Where is my passion these days?

posted by Jeff | Sunday, July 19, 2015, 7:50 PM | comments: 0

I've noticed that in recent months I haven't had much desire to write. I started to wonder why, and had to ask myself what it is that I'm most passionate about. A month ago I even wrote that I was bored. Am I just lacking the fire lately?

Passion can be exhausting for sure. I look at various periods of my life where I just had so much mental energy into things that it was hard for me to put time into anything else. When I was coaching, for example, it was the thing that defined me to an extent. That level of passion makes you feel alive and it gives purpose to your movement. It also comes with some risk, because anything that you're that into is going to hurt like hell if it fails. Apply it to a failed relationship and you get what I'm saying.
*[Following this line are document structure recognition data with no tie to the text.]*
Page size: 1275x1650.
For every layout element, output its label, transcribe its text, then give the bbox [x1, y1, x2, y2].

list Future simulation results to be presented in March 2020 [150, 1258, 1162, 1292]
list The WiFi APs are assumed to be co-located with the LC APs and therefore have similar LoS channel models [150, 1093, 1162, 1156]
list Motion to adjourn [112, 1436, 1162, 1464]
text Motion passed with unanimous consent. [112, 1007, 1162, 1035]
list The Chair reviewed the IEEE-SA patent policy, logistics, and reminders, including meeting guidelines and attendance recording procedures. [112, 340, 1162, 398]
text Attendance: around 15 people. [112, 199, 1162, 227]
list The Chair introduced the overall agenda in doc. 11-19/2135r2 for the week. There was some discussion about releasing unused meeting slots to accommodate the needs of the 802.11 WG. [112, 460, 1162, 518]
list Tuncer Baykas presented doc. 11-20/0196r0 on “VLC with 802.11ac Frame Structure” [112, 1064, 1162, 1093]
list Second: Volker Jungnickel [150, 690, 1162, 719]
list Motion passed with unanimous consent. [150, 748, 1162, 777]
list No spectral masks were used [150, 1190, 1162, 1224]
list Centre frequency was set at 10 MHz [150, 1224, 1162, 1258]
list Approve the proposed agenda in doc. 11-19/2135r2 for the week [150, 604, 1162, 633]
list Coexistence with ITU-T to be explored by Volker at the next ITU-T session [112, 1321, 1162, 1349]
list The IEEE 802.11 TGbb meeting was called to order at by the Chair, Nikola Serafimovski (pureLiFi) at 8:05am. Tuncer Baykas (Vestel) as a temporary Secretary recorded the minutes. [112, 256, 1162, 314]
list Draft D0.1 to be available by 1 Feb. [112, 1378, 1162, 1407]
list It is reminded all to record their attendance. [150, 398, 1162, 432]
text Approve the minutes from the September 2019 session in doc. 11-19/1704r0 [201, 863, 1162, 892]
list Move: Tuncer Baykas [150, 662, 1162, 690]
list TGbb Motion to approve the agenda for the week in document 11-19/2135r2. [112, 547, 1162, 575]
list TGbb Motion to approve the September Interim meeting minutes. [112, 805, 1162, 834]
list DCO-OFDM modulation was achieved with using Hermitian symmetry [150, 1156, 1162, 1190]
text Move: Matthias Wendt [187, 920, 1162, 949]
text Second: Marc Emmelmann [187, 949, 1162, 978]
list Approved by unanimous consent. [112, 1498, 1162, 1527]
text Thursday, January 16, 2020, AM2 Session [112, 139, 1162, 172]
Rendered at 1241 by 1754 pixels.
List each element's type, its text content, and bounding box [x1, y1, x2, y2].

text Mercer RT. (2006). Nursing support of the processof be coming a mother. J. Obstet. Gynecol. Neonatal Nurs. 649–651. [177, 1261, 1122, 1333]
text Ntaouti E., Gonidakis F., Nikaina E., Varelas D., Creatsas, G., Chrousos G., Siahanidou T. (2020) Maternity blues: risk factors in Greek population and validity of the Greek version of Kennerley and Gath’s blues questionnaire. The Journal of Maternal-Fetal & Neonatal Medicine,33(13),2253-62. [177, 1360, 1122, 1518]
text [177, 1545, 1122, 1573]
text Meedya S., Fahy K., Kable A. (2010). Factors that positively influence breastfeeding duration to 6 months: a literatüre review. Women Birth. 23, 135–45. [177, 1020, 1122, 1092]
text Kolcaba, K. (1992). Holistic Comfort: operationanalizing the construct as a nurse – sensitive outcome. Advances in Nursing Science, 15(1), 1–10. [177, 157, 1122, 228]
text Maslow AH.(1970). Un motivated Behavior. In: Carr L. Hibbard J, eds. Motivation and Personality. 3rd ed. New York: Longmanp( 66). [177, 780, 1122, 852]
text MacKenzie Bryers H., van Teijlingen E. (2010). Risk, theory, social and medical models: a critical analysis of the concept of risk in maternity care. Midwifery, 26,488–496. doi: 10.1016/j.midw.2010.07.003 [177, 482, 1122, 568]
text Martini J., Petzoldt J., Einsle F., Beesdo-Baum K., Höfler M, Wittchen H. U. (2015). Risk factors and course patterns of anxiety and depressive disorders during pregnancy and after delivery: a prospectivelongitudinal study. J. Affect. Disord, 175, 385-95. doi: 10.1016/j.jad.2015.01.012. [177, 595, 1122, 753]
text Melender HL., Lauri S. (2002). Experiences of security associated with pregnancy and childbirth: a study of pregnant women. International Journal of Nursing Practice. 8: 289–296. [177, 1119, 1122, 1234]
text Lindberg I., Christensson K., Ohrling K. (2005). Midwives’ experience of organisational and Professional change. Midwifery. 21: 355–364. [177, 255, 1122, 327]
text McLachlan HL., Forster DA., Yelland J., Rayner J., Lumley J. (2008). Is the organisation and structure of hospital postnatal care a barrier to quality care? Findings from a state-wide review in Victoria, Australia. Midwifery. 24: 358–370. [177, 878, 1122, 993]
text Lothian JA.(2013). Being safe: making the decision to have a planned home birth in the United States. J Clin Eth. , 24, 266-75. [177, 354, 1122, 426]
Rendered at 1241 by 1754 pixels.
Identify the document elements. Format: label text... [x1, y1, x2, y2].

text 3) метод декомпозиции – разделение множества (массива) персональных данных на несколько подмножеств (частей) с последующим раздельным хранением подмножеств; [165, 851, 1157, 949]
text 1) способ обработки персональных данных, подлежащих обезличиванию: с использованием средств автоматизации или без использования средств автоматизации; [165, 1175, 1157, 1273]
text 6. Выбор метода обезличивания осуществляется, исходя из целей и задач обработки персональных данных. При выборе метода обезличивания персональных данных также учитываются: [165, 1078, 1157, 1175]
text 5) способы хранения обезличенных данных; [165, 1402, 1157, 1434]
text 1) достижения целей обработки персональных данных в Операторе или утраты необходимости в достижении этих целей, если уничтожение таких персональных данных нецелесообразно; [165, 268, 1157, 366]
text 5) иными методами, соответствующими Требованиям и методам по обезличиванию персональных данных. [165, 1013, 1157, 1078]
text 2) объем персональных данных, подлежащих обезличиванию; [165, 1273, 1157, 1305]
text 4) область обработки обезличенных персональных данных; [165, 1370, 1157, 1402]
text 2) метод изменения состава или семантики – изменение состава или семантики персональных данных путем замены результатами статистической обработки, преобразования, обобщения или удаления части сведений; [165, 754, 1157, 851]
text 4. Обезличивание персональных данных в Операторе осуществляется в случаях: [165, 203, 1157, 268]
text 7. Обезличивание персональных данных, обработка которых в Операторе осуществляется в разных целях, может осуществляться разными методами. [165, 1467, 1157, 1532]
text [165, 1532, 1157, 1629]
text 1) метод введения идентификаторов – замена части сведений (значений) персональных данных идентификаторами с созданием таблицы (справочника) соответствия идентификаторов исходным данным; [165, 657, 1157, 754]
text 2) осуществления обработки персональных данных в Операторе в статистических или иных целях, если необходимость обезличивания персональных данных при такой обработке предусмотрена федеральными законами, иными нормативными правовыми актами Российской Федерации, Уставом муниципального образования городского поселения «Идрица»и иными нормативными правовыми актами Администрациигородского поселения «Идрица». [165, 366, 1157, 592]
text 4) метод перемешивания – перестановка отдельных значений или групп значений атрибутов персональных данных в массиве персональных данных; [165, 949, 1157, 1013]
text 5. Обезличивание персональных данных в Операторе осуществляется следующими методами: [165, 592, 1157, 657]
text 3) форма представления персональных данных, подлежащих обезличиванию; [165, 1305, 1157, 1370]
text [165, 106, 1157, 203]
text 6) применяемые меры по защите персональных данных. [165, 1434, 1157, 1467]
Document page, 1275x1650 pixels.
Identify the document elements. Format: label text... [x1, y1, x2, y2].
I don't think that I'm particularly risk averse right now. I joke about the fake midlife crisis thing, but I am at a place in life where I do generally understand that we never know how many tomorrows we have.

I think I'm in a place of transition. My passion for some things isn't what it used to be, and it's shifting to other things. Combined with a reduction in available mental bandwidth by way of parenting, it doesn't feel like I'm "all in" on very many things. I'm definitely committed to moving around at least four miles every day, EV's are my new obsession, and I think about traveling quite a bit.